6/10
Interesting more for its background than its players or plot
14 May 2013
Warning: Spoilers
According to M-G-M publicity, "Spencer Tracy has prevailed upon W.S. Van Dyke to cancel his Eastern vacation and begin immediate filming of They Gave Him a Gun." On the face of it. this would have to be one of the most laughably false publicity pieces that Metro's flacks ever concocted. Tracy regarded "One-Shot Woody" as the worst director on the lot and I can just see him kicking, screaming and sulking in what turned out to be a futile effort to get out of the assignment. But maybe Tracy got wind of the fact that the script was based on a book by William Joyce Cowen. Five years earlier, Mr.
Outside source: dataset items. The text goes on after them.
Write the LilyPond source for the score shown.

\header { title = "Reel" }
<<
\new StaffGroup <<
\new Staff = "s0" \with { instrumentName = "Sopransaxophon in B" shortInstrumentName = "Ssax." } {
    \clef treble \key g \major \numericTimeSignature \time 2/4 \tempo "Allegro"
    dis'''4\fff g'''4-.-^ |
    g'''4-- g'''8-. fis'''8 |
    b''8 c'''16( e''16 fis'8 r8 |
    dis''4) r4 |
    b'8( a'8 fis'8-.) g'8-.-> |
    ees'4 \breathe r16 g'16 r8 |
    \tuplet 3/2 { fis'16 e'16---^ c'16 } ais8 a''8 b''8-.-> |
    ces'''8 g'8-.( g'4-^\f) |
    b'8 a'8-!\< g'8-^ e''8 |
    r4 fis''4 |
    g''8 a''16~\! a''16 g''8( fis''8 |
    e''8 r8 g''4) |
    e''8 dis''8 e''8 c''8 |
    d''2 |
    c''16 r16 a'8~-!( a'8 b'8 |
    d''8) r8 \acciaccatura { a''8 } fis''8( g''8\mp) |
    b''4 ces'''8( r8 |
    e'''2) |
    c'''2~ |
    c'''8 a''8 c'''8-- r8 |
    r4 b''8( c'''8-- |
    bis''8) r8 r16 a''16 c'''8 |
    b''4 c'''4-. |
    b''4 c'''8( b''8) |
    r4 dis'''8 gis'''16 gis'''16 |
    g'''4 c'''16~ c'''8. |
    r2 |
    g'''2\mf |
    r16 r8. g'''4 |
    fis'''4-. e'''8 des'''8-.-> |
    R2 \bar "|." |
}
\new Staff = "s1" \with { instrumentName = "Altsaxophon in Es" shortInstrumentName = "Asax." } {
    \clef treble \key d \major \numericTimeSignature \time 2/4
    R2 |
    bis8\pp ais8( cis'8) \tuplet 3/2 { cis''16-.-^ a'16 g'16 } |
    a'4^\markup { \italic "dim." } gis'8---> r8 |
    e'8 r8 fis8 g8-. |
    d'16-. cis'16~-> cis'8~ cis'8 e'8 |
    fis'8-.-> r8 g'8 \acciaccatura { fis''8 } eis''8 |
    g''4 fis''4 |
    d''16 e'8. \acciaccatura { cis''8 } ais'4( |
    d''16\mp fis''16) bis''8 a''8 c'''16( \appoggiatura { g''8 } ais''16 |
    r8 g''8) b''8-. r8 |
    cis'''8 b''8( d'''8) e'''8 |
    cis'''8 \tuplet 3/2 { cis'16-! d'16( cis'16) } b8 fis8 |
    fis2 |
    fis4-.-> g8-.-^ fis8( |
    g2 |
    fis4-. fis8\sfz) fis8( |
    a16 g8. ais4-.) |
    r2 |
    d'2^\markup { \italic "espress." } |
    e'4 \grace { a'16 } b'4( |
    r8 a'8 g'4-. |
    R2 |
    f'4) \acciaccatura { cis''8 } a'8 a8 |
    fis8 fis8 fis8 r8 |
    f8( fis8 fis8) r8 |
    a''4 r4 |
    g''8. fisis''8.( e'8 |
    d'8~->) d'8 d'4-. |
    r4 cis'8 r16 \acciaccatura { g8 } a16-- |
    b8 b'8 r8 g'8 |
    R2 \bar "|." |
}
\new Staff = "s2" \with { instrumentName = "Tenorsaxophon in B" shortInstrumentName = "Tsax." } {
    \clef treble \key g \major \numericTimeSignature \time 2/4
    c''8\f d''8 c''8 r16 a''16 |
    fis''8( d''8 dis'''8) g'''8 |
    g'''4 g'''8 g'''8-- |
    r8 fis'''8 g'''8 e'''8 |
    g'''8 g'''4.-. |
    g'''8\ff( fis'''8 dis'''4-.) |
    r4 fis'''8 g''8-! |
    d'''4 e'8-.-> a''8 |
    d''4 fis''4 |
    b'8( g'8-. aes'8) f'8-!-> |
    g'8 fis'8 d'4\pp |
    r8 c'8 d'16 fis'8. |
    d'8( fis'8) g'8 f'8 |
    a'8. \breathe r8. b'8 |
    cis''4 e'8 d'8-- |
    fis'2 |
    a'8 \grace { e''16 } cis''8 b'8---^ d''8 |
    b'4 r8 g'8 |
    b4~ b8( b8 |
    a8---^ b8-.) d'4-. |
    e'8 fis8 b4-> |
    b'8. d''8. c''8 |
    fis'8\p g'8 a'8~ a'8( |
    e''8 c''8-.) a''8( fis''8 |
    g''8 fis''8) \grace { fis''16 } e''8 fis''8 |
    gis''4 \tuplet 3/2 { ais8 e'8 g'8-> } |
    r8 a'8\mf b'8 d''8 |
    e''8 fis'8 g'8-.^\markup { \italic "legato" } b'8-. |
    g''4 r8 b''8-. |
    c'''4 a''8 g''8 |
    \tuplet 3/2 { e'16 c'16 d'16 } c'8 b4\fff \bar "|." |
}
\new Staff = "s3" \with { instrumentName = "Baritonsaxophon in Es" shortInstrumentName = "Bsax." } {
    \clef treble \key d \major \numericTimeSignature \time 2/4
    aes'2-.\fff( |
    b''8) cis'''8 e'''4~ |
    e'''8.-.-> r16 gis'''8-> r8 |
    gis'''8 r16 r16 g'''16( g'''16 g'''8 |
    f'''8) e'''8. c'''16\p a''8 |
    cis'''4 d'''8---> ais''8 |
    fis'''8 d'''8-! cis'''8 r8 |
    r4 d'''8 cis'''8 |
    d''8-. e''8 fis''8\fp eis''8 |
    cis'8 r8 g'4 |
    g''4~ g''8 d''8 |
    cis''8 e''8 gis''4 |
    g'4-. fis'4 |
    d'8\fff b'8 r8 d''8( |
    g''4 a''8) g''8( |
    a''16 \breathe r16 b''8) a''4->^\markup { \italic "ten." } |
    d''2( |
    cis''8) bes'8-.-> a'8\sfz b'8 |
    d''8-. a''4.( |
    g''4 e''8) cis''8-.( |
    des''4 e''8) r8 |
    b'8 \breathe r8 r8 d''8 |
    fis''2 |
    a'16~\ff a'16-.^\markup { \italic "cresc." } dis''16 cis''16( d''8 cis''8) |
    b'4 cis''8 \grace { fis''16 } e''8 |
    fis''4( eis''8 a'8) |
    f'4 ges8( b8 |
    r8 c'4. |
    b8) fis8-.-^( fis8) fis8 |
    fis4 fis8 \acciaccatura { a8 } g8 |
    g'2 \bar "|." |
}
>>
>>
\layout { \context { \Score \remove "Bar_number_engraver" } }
Cowen was actually at work at M-G-M directing a movie called Kongo which easily grasps the title of the most sadistic film a mainstream U.S.A. studio ever made. And it's amazing to think that the mainstream studio involved in production and release of Kongo was indeed M-G-M, the home of glamour, escapism and rigid GOP conformity. How this one actually got into the production line-up, let alone was actually made and released, beggars the imagination. It wasn't as if Louis B. Mayer owed someone a favor and gave him the run of the lot (as happened with The Picture of Dorian Gray). So maybe Tracy knew something we don't know and did actually ask for Van Dyke in order to get in and out of They Gave Him a Gun super-fast. But even Van Dyke couldn't band-aid the soggy script. Admittedly, he was not helped by Tracy, Franchot Tone and Gladys George who say their lines without making the slightest attempts at engaging audience sympathy. Still, Woody did do something interesting. Assisted by ace photographer Harold Rosson, he shot an entire scene through a wire grill with interesting variations of focus. And there are also two or three great Slavko Vorkapich montages.